- Data excerpts -

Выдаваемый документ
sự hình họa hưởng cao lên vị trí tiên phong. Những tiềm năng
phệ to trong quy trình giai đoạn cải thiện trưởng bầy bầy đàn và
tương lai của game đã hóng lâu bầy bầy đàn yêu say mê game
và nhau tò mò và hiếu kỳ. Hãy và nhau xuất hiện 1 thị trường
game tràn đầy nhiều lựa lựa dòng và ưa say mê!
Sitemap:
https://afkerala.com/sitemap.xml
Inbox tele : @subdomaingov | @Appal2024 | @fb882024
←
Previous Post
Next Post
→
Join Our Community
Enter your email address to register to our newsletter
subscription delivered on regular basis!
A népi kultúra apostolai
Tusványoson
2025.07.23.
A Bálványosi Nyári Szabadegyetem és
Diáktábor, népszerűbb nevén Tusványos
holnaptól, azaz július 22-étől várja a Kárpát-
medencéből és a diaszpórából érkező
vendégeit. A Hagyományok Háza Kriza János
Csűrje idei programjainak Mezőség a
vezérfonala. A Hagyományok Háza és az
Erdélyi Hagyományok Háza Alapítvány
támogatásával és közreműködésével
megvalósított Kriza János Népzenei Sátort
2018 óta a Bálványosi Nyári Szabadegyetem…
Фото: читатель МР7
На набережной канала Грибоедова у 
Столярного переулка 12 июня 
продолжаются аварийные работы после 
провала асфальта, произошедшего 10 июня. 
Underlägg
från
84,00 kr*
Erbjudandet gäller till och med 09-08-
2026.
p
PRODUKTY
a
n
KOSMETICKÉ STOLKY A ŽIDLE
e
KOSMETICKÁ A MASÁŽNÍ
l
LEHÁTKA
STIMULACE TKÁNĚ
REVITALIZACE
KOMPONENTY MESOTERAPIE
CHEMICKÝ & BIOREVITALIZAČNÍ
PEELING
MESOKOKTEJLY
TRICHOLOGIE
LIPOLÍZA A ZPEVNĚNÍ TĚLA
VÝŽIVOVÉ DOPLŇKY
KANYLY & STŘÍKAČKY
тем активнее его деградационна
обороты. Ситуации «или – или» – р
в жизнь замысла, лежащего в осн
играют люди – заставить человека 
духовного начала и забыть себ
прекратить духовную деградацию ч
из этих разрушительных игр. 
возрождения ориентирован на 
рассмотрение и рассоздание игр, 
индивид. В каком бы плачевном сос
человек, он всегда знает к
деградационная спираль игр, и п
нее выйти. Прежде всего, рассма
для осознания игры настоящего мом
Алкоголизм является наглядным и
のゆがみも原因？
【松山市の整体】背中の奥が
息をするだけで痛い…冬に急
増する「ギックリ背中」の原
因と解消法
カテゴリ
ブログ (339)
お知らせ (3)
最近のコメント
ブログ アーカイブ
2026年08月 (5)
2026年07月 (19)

- Your assignment -
Out of the material above, output word for word the line with "KOMPONENTY MESOTERAPIE", the line with "играют люди – заставить человека", and all lines between them, with nothing else.

- Result for this task -
KOMPONENTY MESOTERAPIE
CHEMICKÝ & BIOREVITALIZAČNÍ
PEELING
MESOKOKTEJLY
TRICHOLOGIE
LIPOLÍZA A ZPEVNĚNÍ TĚLA
VÝŽIVOVÉ DOPLŇKY
KANYLY & STŘÍKAČKY
тем активнее его деградационна
обороты. Ситуации «или – или» – р
в жизнь замысла, лежащего в осн
играют люди – заставить человека 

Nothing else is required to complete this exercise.